Arguing that the Bahamian Fund’s failure to pay the demanded compensation meant its intellectual property rights were still being violated, HBO Latin America said the situation showed this nation “falls short” of “minimum levels of protection” as demanded by the WTO.
The Government is currently consulting on a package of legislation designed to overhaul and upgrade the Bahamas’ intellectual property rights legislation to WTO-compliant standards.
But this, apparently, is not enough for HBO Latin America, which told the USTR: “The Bahamas continues to violate its intellectual property rights under the Berne Convention.
“While the compulsory licensing scheme has been repealed, The Bahamas continues to violate Article 11(1)(ii) of the Berne Convention because affected copyright owners (like HBO LA) have still been unable to enforce their right to royalty payments set aside as compensation for the previous violations.”
The US pay-TV channel than called on Washington to use the ‘big stick’. “As the multi-year efforts undertaken by US programmers to end the Bahamian compulsory license scheme teaches, absent firm US government action there is no reason to believe that the Bahamas’ continued failure to honour claims on the CRT fund is soon to change and the delaying tactics end.
“Therefore, HBO LA urges USTR to place the Bahamas back on the Special 301 Watch List and to closely monitor its compliance with the Berne Convention and TRIPS Agreement in light of its impending accession to the WTO.”
HBO Latin America was far from alone, as the American Society of Composers, Authors and Publishers (ASCAP) raised the same issue.
Referring to the Bahamas and its Copyright Licensing Fund, ASCAP told the USTR: “The Fund, which the Performing Rights Society (PRS) estimates to be in the amount of approximately $3 million, remains undistributed.
“However, there has been no confirmation of the amount being held nor any publication of procedures to make claims against it.
“Frustratingly, PRS continues to seek responses from the chairman of the Copyright Tribunal for updates on progress, without resolution.
“In his most recent communications, the chairman has asked questions about aspects of the agreement reached between PRS and Cable Bahamas, without providing the reasons for seeking such information,” ASCAP added.
“At this time there remains no clear date by which the PRS claim to the Copyright Royalty Fund will be settled, nor any clarity as to the amount PRS might receive on behalf of the members and sister societies for whom it also seeks compensation.”
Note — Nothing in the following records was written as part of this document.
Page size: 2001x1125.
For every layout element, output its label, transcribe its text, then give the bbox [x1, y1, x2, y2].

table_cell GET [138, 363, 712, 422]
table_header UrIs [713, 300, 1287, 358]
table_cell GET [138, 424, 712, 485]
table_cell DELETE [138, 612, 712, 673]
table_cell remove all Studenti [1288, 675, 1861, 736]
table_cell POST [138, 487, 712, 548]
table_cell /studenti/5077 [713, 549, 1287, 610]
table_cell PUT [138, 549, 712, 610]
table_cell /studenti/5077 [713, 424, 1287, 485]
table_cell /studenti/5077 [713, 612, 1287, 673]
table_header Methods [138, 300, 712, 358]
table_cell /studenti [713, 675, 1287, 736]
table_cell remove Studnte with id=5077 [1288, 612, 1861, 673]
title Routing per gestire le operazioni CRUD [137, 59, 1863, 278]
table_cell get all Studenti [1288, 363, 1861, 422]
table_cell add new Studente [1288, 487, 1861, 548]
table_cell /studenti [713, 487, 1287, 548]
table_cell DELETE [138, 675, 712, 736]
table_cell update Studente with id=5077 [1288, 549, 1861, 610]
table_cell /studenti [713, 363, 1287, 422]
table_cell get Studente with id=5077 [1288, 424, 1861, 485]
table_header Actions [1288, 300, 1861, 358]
Tribune Business reported in December last year that the Bahamas’ Copyright Licensing Fund does not have enough monies to fully compensate intellectual property rights holders who have made “quite significant”multi-million dollar claims against it.
The Copyright Royalties Tribunal had been trying to obtain a completed audit of the Fund to determine how much money had been paid into it, and compare this sum to what was expected to have been received.
It was also seeking to develop a methodology/structure that would regulate how monies were paid out from the Fund, which was set up to compensate rights holders for use of their work in the Bahamas. It would also determine how payments to rights holders were calculated.
It is this ongoing situation, and the inability to claim against/access these funds, that is angering royalty rights holders and the organisations that represent them.